## WORK TO COMPLETE:
Which lines of the listing hold the string "held"? Show each of them.

[GIVEN DATA Boundary: Start]

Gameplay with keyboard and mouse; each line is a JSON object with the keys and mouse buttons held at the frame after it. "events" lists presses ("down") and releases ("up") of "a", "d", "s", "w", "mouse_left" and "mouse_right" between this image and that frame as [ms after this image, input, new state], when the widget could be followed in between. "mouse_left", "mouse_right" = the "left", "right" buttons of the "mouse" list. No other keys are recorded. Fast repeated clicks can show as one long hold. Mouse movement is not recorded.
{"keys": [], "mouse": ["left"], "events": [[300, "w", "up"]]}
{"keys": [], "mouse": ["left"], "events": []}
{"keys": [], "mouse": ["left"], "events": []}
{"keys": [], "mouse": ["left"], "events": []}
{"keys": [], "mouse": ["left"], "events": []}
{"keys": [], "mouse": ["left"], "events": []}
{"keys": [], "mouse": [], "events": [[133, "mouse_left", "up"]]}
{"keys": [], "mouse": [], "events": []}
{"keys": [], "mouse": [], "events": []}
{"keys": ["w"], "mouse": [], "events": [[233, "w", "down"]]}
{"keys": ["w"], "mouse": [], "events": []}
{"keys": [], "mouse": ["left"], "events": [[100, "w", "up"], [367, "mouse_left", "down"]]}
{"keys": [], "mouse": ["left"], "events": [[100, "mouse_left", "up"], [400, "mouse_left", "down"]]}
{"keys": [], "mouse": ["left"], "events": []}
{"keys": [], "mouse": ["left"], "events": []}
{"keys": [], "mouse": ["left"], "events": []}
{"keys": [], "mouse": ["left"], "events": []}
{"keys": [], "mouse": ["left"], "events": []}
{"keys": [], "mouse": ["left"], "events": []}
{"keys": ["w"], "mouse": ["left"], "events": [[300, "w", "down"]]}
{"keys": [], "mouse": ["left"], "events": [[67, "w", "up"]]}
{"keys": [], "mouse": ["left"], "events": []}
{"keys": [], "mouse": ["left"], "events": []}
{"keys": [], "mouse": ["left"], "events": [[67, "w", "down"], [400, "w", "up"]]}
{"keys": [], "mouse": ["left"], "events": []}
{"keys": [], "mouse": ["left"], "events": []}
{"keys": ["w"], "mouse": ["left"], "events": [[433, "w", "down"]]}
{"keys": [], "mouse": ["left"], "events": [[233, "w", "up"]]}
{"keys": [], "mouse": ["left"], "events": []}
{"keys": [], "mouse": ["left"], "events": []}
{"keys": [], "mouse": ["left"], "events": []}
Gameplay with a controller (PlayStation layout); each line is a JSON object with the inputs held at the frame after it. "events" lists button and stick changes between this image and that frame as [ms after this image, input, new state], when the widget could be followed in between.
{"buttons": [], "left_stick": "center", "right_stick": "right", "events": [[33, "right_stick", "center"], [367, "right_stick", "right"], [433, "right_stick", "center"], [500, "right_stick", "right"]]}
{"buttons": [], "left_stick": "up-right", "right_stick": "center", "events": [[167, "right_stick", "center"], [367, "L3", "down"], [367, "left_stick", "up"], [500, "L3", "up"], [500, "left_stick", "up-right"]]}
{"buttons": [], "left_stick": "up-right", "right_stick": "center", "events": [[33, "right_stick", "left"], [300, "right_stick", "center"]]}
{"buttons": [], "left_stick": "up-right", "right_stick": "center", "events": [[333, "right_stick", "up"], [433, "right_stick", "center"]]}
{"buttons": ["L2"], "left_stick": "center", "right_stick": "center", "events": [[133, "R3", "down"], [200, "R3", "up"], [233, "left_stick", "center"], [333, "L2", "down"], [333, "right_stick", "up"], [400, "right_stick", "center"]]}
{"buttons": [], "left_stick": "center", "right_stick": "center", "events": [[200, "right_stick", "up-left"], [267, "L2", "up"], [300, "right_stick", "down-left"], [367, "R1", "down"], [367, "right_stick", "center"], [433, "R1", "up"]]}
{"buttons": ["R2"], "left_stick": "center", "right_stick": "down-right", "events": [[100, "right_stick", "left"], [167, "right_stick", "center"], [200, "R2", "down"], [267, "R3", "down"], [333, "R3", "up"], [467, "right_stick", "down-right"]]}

[GIVEN DATA Boundary: End]

## FINAL ANSWER:
Gameplay with keyboard and mouse; each line is a JSON object with the keys and mouse buttons held at the frame after it. "events" lists presses ("down") and releases ("up") of "a", "d", "s", "w", "mouse_left" and "mouse_right" between this image and that frame as [ms after this image, input, new state], when the widget could be followed in between. "mouse_left", "mouse_right" = the "left", "right" buttons of the "mouse" list. No other keys are recorded. Fast repeated clicks can show as one long hold. Mouse movement is not recorded.
Gameplay with a controller (PlayStation layout); each line is a JSON object with the inputs held at the frame after it. "events" lists button and stick changes between this image and that frame as [ms after this image, input, new state], when the widget could be followed in between.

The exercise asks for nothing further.